Sometimes a piece of creative work is so staggeringly good it makes you question… well, pretty much everything. How on earth did they do it? How could a mere mortal like me get even close?
‘Whiplash’ by writer/director Damian Chazelle is a tense and taut story of human potential, performance, and limitation. JK Simmons won 47 awards for his performance alone. It’s a truly incredible film.
I watched it last week for the first time. I was on the road for our team co-location and had got sick towards the end of the week. Here I was holed up in bed. And I had things on my mind. Our team working sessions went well, but we couldn’t crack the code on new things we wanted to do, especially with our limited resources. They all felt out of reach.

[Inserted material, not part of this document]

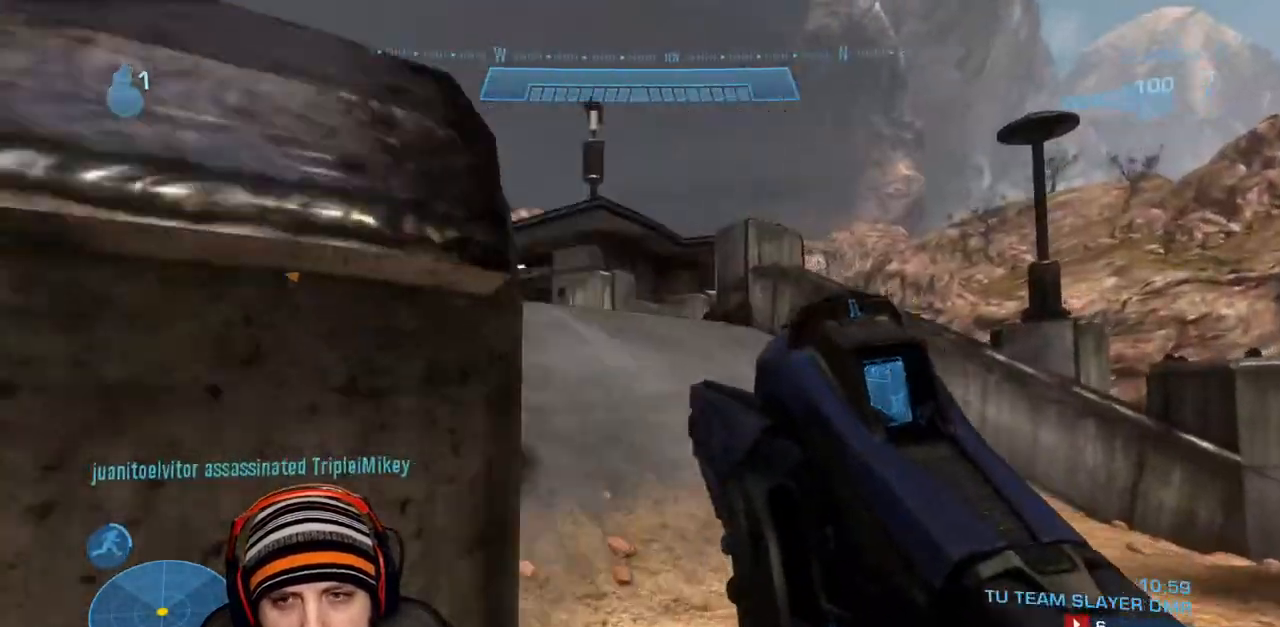
{"buttons": ["A"], "left_stick": "up-right", "right_stick": "down-left", "events": [[33, "left_stick", "up-right"], [67, "L1", "up"], [267, "right_stick", "up-left"], [433, "right_stick", "down-left"], [450, "A", "down"]]}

As I watched the movie, one of guilty pleasures / annoying habits kicked in. I started referring to IMDb, which inevitably led to hopping between that and Wikipedia to learn even more (just me?).
Among the trivia and quotes, one note jumped out: ‘Whiplash’ wasn’t even supposed to be a movie. Chazelle was stuck on another script, and simultaneously failing to get interest for a film called La La Land.
After a while, he changed up: "I just thought, that's not working, let me put it away and write this thing about being a jazz drummer in high school."
The jazz drummer thing didn’t go from story to feature film, though. It had to start life in another way.
Chazelle created a proof of concept - a 17 min short that squeaked its way into the Sundance Film Festival. The rest is history, of course, but here’s the thing that hit me.
Even the geniuses don’t go from zero to 100. Don’t assume everyone will get it. Sometimes we have to show, not tell. When everyone’s attention is elsewhere, we have find a way - any way - to demonstrate proof of the concept.
Oh, and that idea bubbling in the back of your mind… it might just be the one. How can you prove the concept?